I never thought I would feel this way, but to be honest, I am seriously heartbroken. I didn’t want it to get to this point, but I couldn’t give him back to a shelter and I couldn’t keep Franklin confined either. Even though he has been using the litter boxes again as usual, I can tell that he is unhappy. I truly hope that this isn’t a metaphor for my life, but it sure as hell feels that way. I keep thinking over and over again that I should have done things differently. I haven’t felt this introspective in years. Each time I look at Franklin, I feel failure. I feel like I am giving up on another relationship, another thing that I was unable to commit to. 
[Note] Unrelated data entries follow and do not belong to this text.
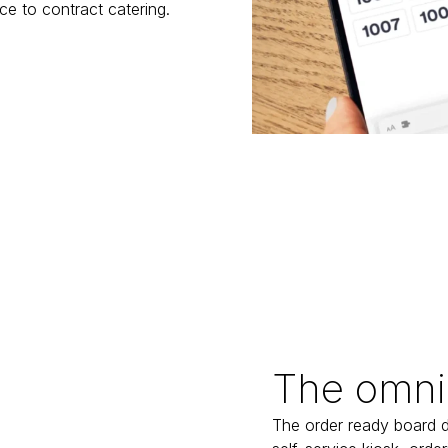
ice to contract catering.
The omni
The order ready board d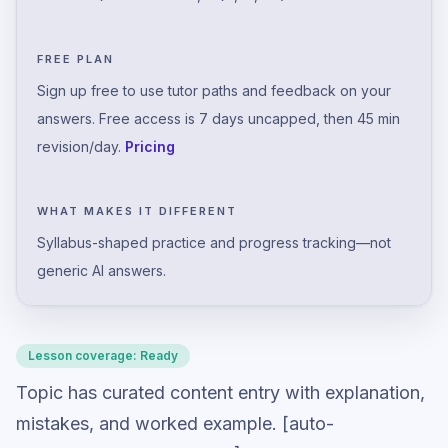
FREE PLAN
Sign up free to use tutor paths and feedback on your
answers. Free access is 7 days uncapped, then 45 min
revision/day.
Pricing
WHAT MAKES IT DIFFERENT
Syllabus-shaped practice and progress tracking—not
generic AI answers.
Lesson coverage:
Ready
Topic has curated content entry with explanation,
mistakes, and worked example. [auto-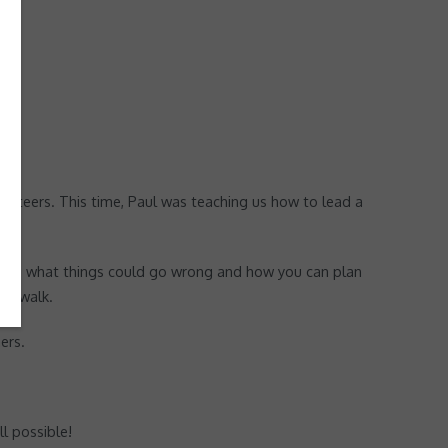
unteers. This time, Paul was teaching us how to lead a
a walk, what things could go wrong and how you can plan
he walk.
ers.
l possible!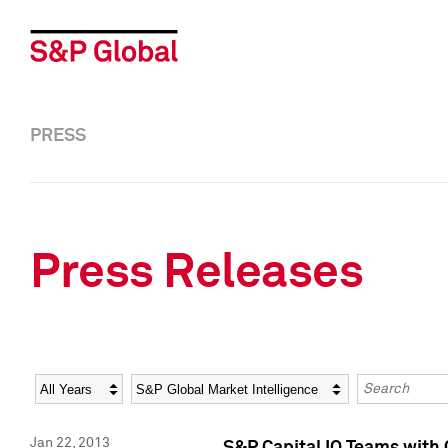
PRESS
Press Releases
Year
Category
Keywords
Jan 22, 2013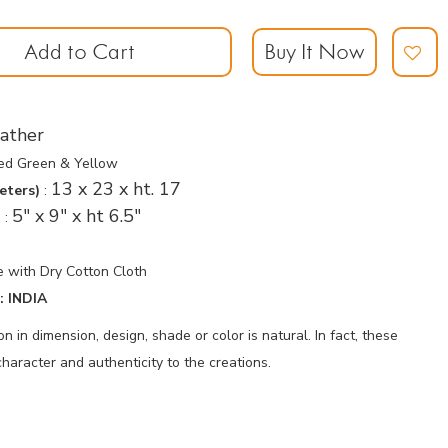
Add to Cart
Buy It Now
ather
sed Green & Yellow
13 x 23 x ht. 17
eters)
:
5" x 9" x ht 6.5"
)
:
 with Dry Cotton Cloth
 INDIA
 in dimension, design, shade or color is natural. In fact, these
haracter and authenticity to the creations.
p
nger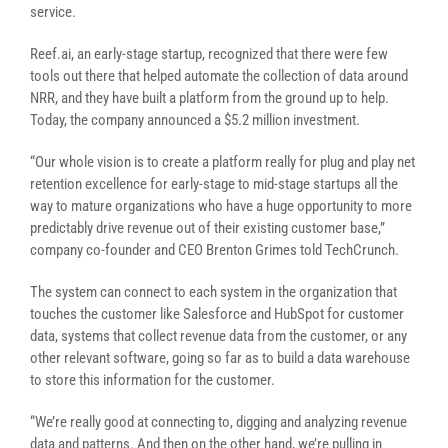
service.
Reef.ai, an early-stage startup, recognized that there were few
tools out there that helped automate the collection of data around
NRR, and they have built a platform from the ground up to help.
Today, the company announced a $5.2 million investment.
“Our whole vision is to create a platform really for plug and play net
retention excellence for early-stage to mid-stage startups all the
way to mature organizations who have a huge opportunity to more
predictably drive revenue out of their existing customer base,”
company co-founder and CEO Brenton Grimes told TechCrunch.
The system can connect to each system in the organization that
touches the customer like Salesforce and HubSpot for customer
data, systems that collect revenue data from the customer, or any
other relevant software, going so far as to build a data warehouse
to store this information for the customer.
“We’re really good at connecting to, digging and analyzing revenue
data and patterns. And then on the other hand, we’re pulling in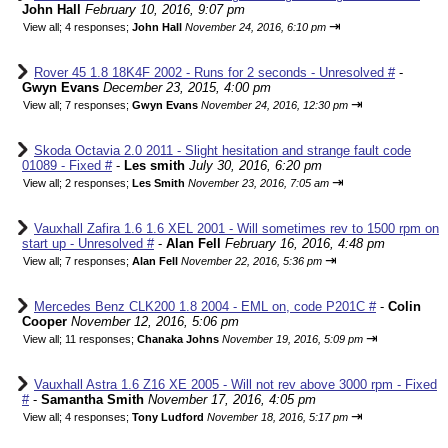
John Hall
February 10, 2016, 9:07 pm
⇥
View all
;
4 responses;
John Hall
November 24, 2016, 6:10 pm
Rover 45 1.8 18K4F 2002 - Runs for 2 seconds - Unresolved #
-
Gwyn Evans
December 23, 2015, 4:00 pm
⇥
View all
;
7 responses;
Gwyn Evans
November 24, 2016, 12:30 pm
Skoda Octavia 2.0 2011 - Slight hesitation and strange fault code
01089 - Fixed #
-
Les smith
July 30, 2016, 6:20 pm
⇥
View all
;
2 responses;
Les Smith
November 23, 2016, 7:05 am
Vauxhall Zafira 1.6 1.6 XEL 2001 - Will sometimes rev to 1500 rpm on
start up - Unresolved #
-
Alan Fell
February 16, 2016, 4:48 pm
⇥
View all
;
7 responses;
Alan Fell
November 22, 2016, 5:36 pm
Mercedes Benz CLK200 1.8 2004 - EML on, code P201C #
-
Colin
Cooper
November 12, 2016, 5:06 pm
⇥
View all
;
11 responses;
Chanaka Johns
November 19, 2016, 5:09 pm
Vauxhall Astra 1.6 Z16 XE 2005 - Will not rev above 3000 rpm - Fixed
#
-
Samantha Smith
November 17, 2016, 4:05 pm
⇥
View all
;
4 responses;
Tony Ludford
November 18, 2016, 5:17 pm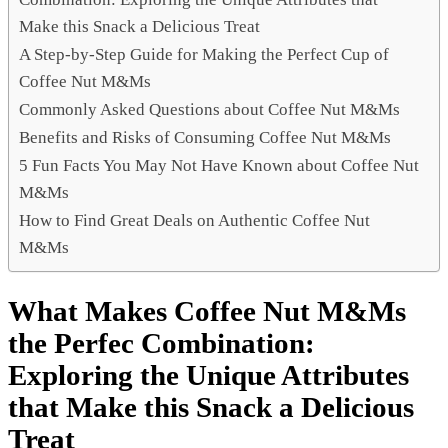
Make this Snack a Delicious Treat
A Step-by-Step Guide for Making the Perfect Cup of
Coffee Nut M&Ms
Commonly Asked Questions about Coffee Nut M&Ms
Benefits and Risks of Consuming Coffee Nut M&Ms
5 Fun Facts You May Not Have Known about Coffee Nut
M&Ms
How to Find Great Deals on Authentic Coffee Nut
M&Ms
What Makes Coffee Nut M&Ms
the Perfec Combination:
Exploring the Unique Attributes
that Make this Snack a Delicious
Treat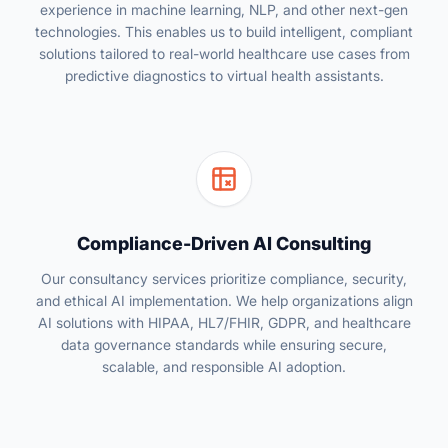
experience in machine learning, NLP, and other next-gen
technologies. This enables us to build intelligent, compliant
solutions tailored to real-world healthcare use cases from
predictive diagnostics to virtual health assistants.
Compliance-Driven AI Consulting
Our consultancy services prioritize compliance, security,
and ethical AI implementation. We help organizations align
AI solutions with HIPAA, HL7/FHIR, GDPR, and healthcare
data governance standards while ensuring secure,
scalable, and responsible AI adoption.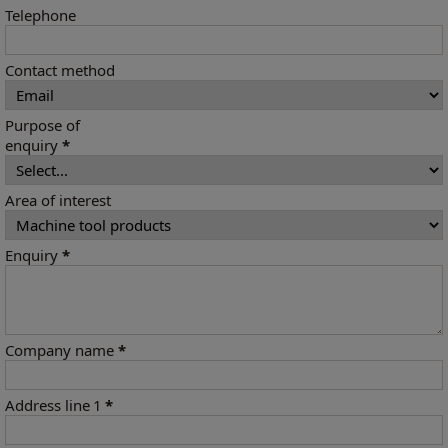
Telephone
Contact method
Purpose of
enquiry
*
Area of interest
Enquiry
*
Company name
*
Address line 1
*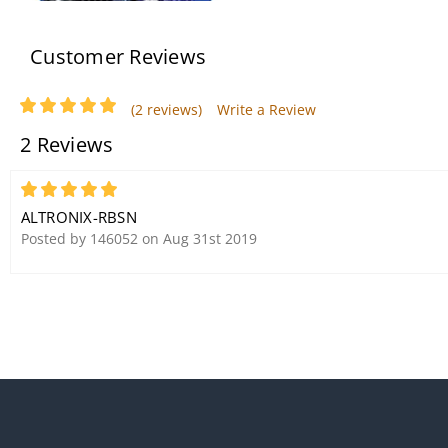
Customer Reviews
(2 reviews)
Write a Review
2 Reviews
Altronix SMP3 Single Output
Power Supply/Charger
5
ALTRONIX-RBSN
Posted by 146052 on Aug 31st 2019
I have no idea what anyone is supposed to get out of my article, but I just felt like writing about it. If there is anything to be learned, it’s that adopting a pet is a huge responsibility, even if it is just a cat. Sure, cats clean themselves and seem to not need much attention, but they still have feelings and they definitely possess the ability to tell you that they are not happy. 

As I prepare to give Franklin away next Sunday, I’m filled with some relief, but that feeling is transcended by the sadness in my heart. It’s not all about Franklin. It’s also about commitment and relationships throughout my life. I am replete with the feeling that I want time back to fix things, even though it impossible to make the past better. The past is what it is and I am what I am. All I can do is move forward and try my best to make the next relationship better than the last.